The
catecholamine epinephrine is known to repress expression of hepatic drug metabolizing
enzymes such as
cytochromes P-450. The present study was designed to determine whether
epinephrine may also target expression of main hepatic drug transporters, that play a major role in liver detoxification and are commonly coordinately regulated with drug detoxifying
enzymes. Treatment of primary human hepatocytes with 10μM
epinephrine for 24h repressed
mRNA expression of various transporters, such as the sinusoidal influx transporters NTCP, OATP1B1, OATP2B1, OAT2, OAT7 and OCT1 and the efflux transporters MRP2, MRP3 and BSEP, whereas it induced that of MDR1, but failed to alter that of BCRP. Most of these changes in transporter
mRNA levels were also found in
epinephrine-exposed human highly-differentiated
hepatoma HepaRG cells, which additionally exhibited reduced
protein expression of OATP2B1 and MRP3, increased expression of
P-glycoprotein and decreased transport activity of NTCP, OATPs and OCT1.
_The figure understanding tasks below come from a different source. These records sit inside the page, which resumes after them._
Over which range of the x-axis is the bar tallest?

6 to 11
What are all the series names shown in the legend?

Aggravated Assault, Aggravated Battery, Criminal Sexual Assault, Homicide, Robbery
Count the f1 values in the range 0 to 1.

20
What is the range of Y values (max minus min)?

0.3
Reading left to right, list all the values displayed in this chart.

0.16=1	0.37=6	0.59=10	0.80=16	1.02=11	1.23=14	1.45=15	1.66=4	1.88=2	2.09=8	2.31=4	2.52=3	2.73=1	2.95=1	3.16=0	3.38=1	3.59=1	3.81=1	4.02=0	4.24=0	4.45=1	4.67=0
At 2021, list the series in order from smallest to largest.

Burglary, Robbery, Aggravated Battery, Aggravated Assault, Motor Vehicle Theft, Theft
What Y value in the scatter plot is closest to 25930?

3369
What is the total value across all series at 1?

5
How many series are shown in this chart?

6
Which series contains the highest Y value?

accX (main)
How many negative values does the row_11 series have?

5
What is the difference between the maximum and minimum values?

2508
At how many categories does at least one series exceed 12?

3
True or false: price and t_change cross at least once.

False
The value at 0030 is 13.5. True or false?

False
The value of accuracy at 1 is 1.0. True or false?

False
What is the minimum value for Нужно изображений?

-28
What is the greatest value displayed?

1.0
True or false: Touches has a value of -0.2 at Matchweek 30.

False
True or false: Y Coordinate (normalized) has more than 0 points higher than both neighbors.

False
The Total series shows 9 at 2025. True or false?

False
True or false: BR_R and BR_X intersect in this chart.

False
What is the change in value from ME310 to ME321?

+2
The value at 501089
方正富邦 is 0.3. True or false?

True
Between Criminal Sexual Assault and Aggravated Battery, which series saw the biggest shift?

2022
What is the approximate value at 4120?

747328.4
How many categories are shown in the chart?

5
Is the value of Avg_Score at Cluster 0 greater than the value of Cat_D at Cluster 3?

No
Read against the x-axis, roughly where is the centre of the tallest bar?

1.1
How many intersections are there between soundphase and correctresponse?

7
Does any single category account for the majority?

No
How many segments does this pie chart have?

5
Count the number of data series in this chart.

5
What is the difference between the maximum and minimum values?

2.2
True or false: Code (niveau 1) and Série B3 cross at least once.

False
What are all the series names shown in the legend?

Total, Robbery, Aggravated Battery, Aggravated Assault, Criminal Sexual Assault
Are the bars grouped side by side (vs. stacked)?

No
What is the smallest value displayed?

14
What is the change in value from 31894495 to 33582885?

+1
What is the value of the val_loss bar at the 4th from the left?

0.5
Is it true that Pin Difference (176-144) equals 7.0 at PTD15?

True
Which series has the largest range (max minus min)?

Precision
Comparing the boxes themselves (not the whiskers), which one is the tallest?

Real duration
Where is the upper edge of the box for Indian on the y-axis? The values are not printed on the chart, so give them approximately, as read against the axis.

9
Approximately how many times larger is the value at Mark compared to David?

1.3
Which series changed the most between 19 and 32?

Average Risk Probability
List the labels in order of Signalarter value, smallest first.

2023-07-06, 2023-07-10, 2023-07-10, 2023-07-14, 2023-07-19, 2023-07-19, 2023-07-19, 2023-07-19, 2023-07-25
Epinephrine effects towards transporter
mRNA expression in human hepatocytes were next shown to be correlated to those of the selective β2-adrenoreceptor (ADR) agonist
fenoterol, of the
adenylate cyclase activator
forskolin and of the cAMP analogue
8-bromo-cAMP. In addition, the non-selective β-ADR antagonist
carazolol and the selective β2-ADR antagonist ICI-118,551, unlike the α-ADR antagonist
phentolamine, suppressed
epinephrine-mediated repressions of transporter
mRNA expression. Taken together, these data indicate that
epinephrine regulates in vitro expression of main hepatic drug transporters in a β2-ADR/
adenylate cyclase/cAMP-dependent manner. Hepatic drug transport appears therefore as a target of the β2-adrenergic system, which may have to deserve attention for drugs interacting with β2-ADRs.